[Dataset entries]
_ _ _ _
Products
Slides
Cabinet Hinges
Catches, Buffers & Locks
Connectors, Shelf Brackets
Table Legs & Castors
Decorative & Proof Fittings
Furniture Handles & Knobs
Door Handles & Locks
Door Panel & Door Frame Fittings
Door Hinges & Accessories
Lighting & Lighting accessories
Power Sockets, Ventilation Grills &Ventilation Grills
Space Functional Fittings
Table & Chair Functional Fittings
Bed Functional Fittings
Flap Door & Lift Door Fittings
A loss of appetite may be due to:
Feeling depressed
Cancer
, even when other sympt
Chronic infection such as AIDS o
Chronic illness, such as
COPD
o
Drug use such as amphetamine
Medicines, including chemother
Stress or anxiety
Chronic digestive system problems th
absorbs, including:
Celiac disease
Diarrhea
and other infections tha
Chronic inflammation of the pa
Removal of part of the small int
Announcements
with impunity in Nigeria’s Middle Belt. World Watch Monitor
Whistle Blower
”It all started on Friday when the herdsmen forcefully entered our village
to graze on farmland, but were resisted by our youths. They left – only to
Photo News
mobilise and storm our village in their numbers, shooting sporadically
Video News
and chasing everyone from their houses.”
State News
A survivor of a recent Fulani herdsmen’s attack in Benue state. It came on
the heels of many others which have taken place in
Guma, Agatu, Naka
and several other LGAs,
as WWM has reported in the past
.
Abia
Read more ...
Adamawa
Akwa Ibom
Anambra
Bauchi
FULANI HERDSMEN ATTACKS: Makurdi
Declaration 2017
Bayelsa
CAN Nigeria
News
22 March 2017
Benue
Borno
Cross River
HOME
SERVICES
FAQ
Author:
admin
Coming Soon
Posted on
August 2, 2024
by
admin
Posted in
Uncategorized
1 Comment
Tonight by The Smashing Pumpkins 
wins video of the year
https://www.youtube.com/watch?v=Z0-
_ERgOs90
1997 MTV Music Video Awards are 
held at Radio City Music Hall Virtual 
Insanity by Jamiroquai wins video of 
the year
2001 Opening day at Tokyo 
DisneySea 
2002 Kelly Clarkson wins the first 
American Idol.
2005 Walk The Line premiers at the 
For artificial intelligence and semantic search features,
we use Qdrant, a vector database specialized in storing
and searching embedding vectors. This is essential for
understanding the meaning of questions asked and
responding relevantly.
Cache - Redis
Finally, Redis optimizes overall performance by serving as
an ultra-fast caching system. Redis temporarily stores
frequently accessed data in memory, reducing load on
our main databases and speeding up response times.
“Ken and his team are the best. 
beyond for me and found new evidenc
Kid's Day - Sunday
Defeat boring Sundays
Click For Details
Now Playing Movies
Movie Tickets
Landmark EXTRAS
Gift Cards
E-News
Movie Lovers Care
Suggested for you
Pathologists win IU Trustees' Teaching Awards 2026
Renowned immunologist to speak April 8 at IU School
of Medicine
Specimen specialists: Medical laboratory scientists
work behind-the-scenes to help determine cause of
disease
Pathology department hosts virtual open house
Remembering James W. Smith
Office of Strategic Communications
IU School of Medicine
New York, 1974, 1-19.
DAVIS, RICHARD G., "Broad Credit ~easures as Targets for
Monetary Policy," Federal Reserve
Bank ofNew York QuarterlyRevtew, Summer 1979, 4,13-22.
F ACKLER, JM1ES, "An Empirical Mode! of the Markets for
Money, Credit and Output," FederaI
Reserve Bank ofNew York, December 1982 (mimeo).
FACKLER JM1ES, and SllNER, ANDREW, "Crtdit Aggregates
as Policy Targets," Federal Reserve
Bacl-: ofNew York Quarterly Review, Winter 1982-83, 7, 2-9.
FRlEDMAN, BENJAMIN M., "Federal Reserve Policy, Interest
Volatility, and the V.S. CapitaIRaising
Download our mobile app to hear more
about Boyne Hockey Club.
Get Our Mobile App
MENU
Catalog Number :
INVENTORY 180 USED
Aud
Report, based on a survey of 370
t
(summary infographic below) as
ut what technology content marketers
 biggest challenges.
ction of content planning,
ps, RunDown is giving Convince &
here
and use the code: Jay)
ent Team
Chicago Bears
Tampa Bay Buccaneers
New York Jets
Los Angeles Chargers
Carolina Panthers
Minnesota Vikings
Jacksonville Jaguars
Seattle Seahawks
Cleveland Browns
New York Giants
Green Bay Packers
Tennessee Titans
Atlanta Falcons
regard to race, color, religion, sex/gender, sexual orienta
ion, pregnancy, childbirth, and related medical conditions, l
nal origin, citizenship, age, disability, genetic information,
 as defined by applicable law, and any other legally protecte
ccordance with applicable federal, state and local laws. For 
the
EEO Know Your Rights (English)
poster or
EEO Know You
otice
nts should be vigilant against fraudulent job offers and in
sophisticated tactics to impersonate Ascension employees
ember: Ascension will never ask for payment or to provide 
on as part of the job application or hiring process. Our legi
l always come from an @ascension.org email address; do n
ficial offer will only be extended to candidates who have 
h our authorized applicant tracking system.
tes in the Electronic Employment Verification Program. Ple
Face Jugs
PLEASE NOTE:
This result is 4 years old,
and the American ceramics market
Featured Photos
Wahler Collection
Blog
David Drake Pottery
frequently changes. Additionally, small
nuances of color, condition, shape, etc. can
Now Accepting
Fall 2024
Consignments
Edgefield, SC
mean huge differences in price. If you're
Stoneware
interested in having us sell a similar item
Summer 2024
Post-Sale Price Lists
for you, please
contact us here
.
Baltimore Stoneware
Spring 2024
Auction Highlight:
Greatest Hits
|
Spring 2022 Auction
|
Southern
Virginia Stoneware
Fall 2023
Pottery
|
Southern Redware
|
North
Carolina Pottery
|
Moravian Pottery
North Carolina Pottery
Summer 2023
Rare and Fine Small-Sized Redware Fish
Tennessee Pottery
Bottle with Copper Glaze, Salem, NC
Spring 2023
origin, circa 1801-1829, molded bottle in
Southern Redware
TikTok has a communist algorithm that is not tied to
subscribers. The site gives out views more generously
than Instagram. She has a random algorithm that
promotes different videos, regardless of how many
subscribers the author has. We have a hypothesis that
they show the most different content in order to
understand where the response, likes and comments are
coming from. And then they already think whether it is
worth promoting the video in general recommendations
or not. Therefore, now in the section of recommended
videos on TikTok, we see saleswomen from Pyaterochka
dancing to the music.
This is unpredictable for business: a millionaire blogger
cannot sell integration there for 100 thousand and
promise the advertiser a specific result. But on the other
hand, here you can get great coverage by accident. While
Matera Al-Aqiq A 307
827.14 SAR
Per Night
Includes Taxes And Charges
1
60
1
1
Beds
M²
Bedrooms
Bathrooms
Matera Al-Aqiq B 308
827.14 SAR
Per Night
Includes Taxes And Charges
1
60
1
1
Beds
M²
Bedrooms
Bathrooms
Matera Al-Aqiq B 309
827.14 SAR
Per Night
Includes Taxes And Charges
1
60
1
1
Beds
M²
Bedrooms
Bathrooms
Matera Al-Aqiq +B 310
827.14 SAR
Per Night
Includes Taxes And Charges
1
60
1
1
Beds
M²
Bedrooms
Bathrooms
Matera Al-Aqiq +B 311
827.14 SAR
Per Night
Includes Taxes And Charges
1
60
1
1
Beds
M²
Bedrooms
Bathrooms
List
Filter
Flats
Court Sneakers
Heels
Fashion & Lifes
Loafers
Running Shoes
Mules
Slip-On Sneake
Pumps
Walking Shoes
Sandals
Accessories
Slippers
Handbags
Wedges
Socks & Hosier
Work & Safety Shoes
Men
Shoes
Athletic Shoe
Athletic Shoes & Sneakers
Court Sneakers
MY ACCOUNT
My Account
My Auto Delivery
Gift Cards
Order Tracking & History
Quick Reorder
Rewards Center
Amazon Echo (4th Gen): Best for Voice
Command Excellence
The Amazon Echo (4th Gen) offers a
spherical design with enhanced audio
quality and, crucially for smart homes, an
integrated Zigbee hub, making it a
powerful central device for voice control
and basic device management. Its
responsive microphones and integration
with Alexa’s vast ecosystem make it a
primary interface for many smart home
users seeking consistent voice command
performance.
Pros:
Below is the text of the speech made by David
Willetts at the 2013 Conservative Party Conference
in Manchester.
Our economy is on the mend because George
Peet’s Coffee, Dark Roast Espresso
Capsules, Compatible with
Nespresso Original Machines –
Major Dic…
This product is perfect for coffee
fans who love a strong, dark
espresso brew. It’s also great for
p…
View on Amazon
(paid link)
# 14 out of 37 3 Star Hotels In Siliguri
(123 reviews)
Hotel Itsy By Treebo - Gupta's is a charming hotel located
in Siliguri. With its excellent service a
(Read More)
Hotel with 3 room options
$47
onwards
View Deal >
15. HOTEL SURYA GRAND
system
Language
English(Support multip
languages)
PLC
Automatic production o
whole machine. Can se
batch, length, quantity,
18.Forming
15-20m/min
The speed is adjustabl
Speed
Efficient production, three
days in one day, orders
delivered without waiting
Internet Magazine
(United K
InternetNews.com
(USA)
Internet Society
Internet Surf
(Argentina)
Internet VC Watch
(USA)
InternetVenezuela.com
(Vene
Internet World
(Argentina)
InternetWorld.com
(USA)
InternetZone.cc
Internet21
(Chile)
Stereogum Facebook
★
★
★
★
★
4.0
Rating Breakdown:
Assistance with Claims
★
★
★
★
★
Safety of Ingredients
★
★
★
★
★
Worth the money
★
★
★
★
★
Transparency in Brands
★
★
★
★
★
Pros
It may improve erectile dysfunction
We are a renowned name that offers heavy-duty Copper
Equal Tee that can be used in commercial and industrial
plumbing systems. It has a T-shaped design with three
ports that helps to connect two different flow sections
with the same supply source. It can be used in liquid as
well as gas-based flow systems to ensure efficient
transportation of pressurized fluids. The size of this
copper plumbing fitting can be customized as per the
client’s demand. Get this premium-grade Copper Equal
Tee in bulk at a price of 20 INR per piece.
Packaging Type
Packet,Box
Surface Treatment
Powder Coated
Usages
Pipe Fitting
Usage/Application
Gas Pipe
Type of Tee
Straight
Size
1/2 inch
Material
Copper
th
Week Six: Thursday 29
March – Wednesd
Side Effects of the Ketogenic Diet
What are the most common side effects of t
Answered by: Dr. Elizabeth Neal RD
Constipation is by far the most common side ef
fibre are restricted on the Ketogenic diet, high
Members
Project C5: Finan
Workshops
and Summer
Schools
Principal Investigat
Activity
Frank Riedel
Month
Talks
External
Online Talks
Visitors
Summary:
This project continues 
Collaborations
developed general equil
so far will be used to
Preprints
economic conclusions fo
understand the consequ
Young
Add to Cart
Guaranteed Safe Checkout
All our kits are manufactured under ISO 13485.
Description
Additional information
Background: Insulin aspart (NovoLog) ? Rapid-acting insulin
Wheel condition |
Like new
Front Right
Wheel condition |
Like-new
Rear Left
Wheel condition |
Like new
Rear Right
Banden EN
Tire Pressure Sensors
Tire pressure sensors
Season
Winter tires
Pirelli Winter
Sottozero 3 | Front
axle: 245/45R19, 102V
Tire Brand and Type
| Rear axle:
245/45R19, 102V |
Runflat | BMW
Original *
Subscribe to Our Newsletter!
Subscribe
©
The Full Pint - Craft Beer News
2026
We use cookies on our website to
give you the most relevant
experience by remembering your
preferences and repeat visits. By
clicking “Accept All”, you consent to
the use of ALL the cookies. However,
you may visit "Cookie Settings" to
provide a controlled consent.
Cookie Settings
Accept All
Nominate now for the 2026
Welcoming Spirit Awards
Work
_ _ _ _
• [Task statement]: Rewrite the lines from the start of the entries through the line containing "Door Hinges & Accessories" as a numbered list, leaving out any blank lines.

• [Reply to the exercise]:
1. Products
2. Slides
3. Cabinet Hinges
4. Catches, Buffers & Locks
5. Connectors, Shelf Brackets
6. Table Legs & Castors
7. Decorative & Proof Fittings
8. Furniture Handles & Knobs
9. Door Handles & Locks
10. Door Panel & Door Frame Fittings
11. Door Hinges & Accessories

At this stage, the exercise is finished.